Männchen sind normalerweise größer als Weibchen (bei Individuen derselben Rasse).

Bei Hunden beginnt die Pubertät im Alter von 6 - 12 Monaten (für Hündinnen und Rüden) und bei einigen großen Rassen bis zu 2 Jahren. Die Adoleszenz bei Hunden dauert etwa 12 - 15 Monate.

Bei einem Hund erfolgt die Geburt ungefähr 60 Tage nach der Empfängnis. Der Uterus beginnt sich zusammenzuziehen und erzeugt Druck auf den Fötus. Geburt (Entfernung des Fötus aus der Gebärmutter) - der Akt des Reflexes.

Welpe Bearbeiten

Puppy (praslav. Ščenę) - ein Junges von Hunden und anderen Mitgliedern der Familie der Hunde.

Übergangszeit (13-20 Lebenstage)

Zu dieser Zeit in der Entwicklung eines Welpen wichtige körperliche Veränderungen auftreten. Am 13. Tag seines Lebens öffnen sich seine Augen. Seine Pupillen reagieren bereits auf Licht, aber die Netzhaut ist noch nicht entwickelt, so dass er Objekte und ihre Bewegung erst im Alter von etwa 21 Tagen sehen kann.

Der Welpe fängt an, sowohl vorwärts als auch rückwärts zu kriechen, und ein paar Tage später wird er in einem engen Gang gehen, von Seite zu Seite schwankend und oft fallend. Die ersten Zähne werden etwa am Tag 20 geschnitten und beginnen zu beißen und zu kauen.

Kognitive Periode (21-28 Tage)

Dies ist die erste Woche, in der der Welpe mit dem Sehen und Hören beginnt. Diese Veränderungen in seiner Wahrnehmung treten bei den meisten Welpen innerhalb von 24 Stunden sehr abrupt auf, so dass er zu diesem Zeitpunkt eine stabile, stabile Umgebung benötigt.

Wenn zu dieser Zeit Welpen von der Mutter weggenommen werden, wird dies ihre weitere physiologische Entwicklung beeinflussen.

File: Puppy4.jpg Die Zeit der Sozialisierung unter Hunden (21-49 Tage)

Dies ist eine Zeit der Welpensozialisation unter Hunden, wenn er artspezifisches Verhalten lernt, das es ihm ermöglicht, mit anderen Hunden zu kommunizieren. Damit sich alle in seinen Genen eingebetteten Zeichen entwickeln können, muss der Welpe unbedingt die ganze Zeit mit seiner Mutter und den gleichen Wurfgeschwistern im Nest bleiben.

Die Periode der Sozialisation unter Menschen (7-12 Wochen)

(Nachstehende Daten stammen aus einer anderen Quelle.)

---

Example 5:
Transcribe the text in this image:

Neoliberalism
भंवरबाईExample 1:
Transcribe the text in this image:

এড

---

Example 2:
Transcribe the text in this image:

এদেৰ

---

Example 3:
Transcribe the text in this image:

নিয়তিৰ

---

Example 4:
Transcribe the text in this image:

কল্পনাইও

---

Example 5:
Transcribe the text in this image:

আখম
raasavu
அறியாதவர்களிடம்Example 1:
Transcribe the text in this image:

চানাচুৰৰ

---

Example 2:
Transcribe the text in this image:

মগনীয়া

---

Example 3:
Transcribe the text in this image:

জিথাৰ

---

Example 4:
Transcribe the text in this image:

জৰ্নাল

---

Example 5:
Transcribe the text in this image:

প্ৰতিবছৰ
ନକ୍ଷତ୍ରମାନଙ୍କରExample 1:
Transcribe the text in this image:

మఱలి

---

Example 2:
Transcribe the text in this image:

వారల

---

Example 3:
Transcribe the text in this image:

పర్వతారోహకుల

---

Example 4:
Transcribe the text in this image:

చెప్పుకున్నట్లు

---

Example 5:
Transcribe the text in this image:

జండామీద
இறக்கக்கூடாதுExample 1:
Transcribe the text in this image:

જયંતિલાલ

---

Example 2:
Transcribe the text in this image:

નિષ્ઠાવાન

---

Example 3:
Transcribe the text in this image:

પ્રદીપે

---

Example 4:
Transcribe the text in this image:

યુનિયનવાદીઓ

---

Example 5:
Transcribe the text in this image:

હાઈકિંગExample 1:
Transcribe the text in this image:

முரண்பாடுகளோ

Die Bindung eines Hundes an eine Person.

Periode der Ängste (8-12 Wochen)

Zu dieser Zeit ist die Psyche besonders empfindlich auf die Effekte, die Angst und Schmerz verursachen. Der Stress, den er in dieser Zeit erlebt, kann sehr unangenehme Folgen haben und das weitere Leben des Hundes erschweren.

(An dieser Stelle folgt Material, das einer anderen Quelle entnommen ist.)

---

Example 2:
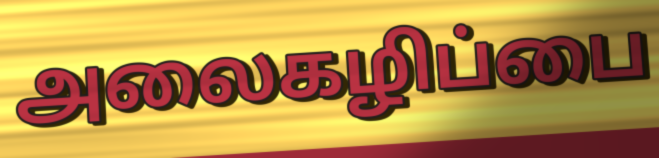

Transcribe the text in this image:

அலைகழிப்பை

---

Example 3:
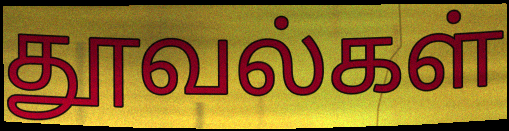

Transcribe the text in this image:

தூவல்கள்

Der Klassifizierungszeitraum nach Dienstalter (13-16 Wochen)

In diesem Alter beginnt der Welpe zuerst herauszufinden, wer der "Anführer des Rudels" ist. Wenn er zu beißen versucht, wie in einem Spiel, dann ist dies bereits der erste schüchterne Versuch, zu dominieren.

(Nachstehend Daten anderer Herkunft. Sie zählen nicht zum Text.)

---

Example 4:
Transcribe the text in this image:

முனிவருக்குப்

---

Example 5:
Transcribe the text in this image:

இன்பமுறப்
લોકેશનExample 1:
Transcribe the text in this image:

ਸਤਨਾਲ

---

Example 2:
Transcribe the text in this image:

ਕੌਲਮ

Die durchschnittliche Lebenserwartung von Hunden hängt von der Rasse ab, aber für die meisten Hunde ist sie etwa 10-13 Jahre alt. Heute sind die Vertreter der Rasse Dog de Bordeaux minimal lange Lebern, etwa 5,2 Jahre. Einige Rassen, einschließlich der Miniatur Bull Terrier, der Bulldogs, der Irish Wolfhounds, der großen Schweizer Mountain Terrier und der Covenants, leben durchschnittlich 6-7 Jahre. Gehärtete Rassen, einschließlich Spielzeugpudel, Miniaturdackel, Miniaturpudel und Tibet Spaniel, haben eine durchschnittliche Lebensdauer von 14 bis 15 Jahren. Mixed in der Evolution der Hunderasse, leben deutlich weniger als reinrassig.

Verwenden Sie Bearbeiten

Einige Hunde helfen Blinden, Tauben, Behinderten. Ein Jagdhund ist ein Bluthund. Andere sind ausgebildet, um Menschen mit Epilepsie und psychischen Störungen zu helfen. Ein typischer Assistenzhund (aus dem Englischen. Assist - zu helfen) - ein Retriever (sowohl golden und Labrador). In asiatischen Ländern wurden Hunde seit der Antike gegessen.

Jagdhunde Edit

Hounds Hunde, Jagdhunde, deren Zweck es ist, die Spur der Bestie zu finden, ihn mit Gebell bis zu seiner Erschöpfung oder Exposition gegenüber dem Jäger zu jagen. Viele Rassen: 1) Orientalisch - überwiegend wolfsfarben, mit gelbbrauner, kurzer Rute; von ihnen russische Rassen: Kostroma - 14 Zoll groß, haben eine gute Passform, Viskosität; Alte russische Hunde sind robust und unprätentiös, aber wütend, und Anglo-Russisch, stammte davon ab, Russisch mit Foxhounds zu durchqueren; 2) Westlich; die älteste Zucht von sv. Hubert - eine dicke, dumme Schnauze, ein langer Schwanz, ein kleiner Hund, ein Anzug von schwarz und braun oder weiß mit gelb; hier - die polnischen Hunde; 3) breasted Jagdhunde, die vom Überqueren von Schäferhunden mit verschiedenen Jagdhunden abstammen, bösartig, beharrlich, aber weniger verspielt und ein trauerndes Bellen; Französisch breasted Jagdhunde (siehe: Griffon); Russische breasted Hunde sind selten; Aus Englisch sind sogenannte Otterhunde wunderbar.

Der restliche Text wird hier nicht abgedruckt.